New light-vehicle sales in June 2022 were down year-over-year but up slightly from last month. June 2022’s SAAR of 13 million units was down 16% compared with June 2021 but up 2.3% compared with May 2022. June’s sales brought the second-quarter SAAR to a total of 13.4 million units—a decrease from the first quarter’s 14.1 million. Demand is still outpacing supply, and a lack of inventory continues to be the biggest factor limiting sales. According to Wards Intelligence, inventory at the start of June 2022 was down 25% year-over-year and was less than a third of the pre-pandemic level.

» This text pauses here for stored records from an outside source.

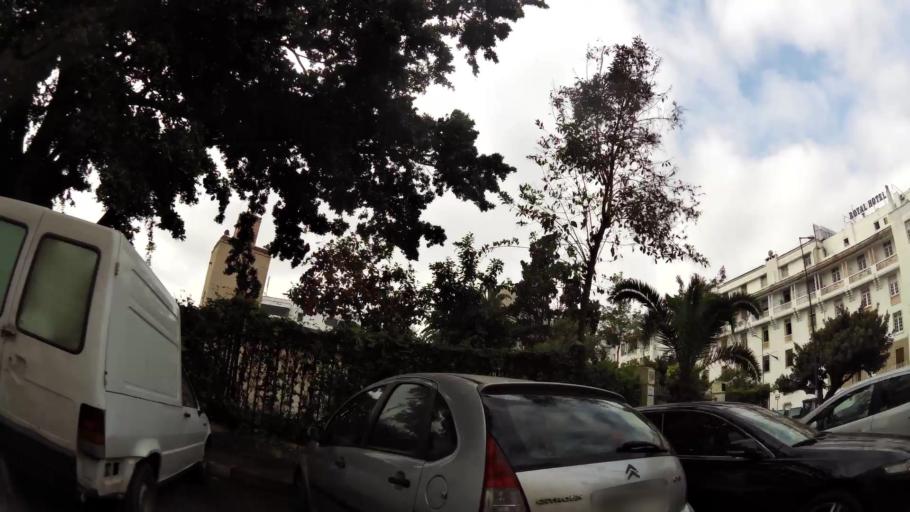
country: MA
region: Rabat-Sale-Zemmour-Zaer
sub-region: Rabat
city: Rabat
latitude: 34.0210
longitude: -6.8350
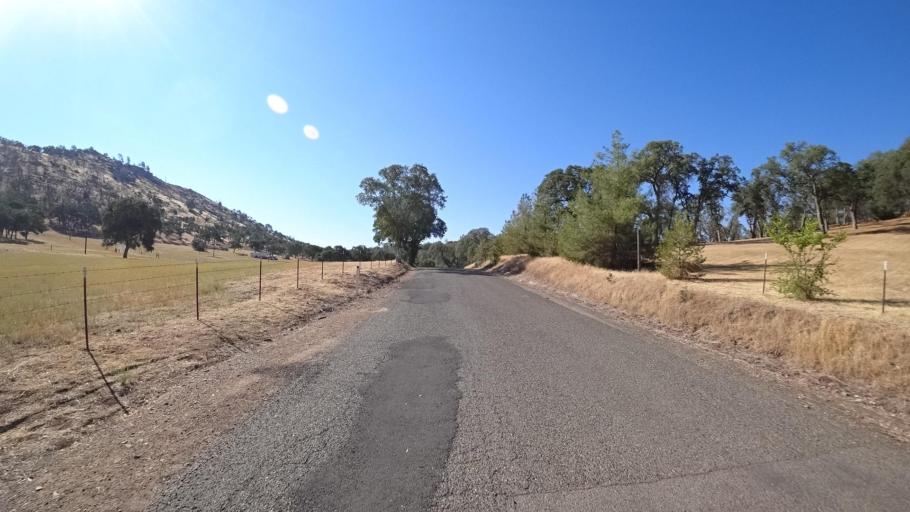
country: US
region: California
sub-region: Mariposa County
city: Mariposa
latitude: 37.6014
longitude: -120.1921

Given the tight inventory situation, manufacturers further reduced incentive spending in June. According to J.D. Power, average incentive spending per unit is expected to total just $930, down 59.4% from June 2021. With OEMs still prioritizing the production of higher-trimmed, more-expensive vehicles and further reducing incentives, the average transaction price is expected to set an all-time record in June. June 2022’s average transaction price, says J.D. Power, will likely total $45,844—an increase of 14.5% from the previous June. Strong demand for used vehicles has helped keep prices for buyers’ trade-ins high all year. One bright spot in a world of rising prices: J.D. Power expects that consumers’ average trade-in equity will total a record-high $10,381. This represents an increase of 49.2% compared with a year ago and the first time average trade-in equity has topped $10,000.
The shortage of microchips continues to limit vehicle production, but it’s not the only hurdle. Numerous other supply chain disruptions have limited OEM production, and many OEMs continue to nearly complete their vehicles and park them while they await chips. Unfortunately, these supply chain issues will continue to limit new-vehicle production, inventory and sales levels for the rest of the year. Additionally, the low interest rate environment of the past few years will shift from a tailwind to a headwind as the Federal Reserve continues to boost interest rates in an effort to reign in inflation. So far this year, the Fed has increased the federal funds rate three times, to a target range of 1.5%-1.75%. More rate increases are a near certainty throughout the remainder of 2022. This means that average interest rates for new- and used-vehicle finance contracts should be back at or above their pre-pandemic levels before the end of the summer. Despite these challenges, demand for new vehicles remains strong, and we expect another great year for America’s franchised dealers.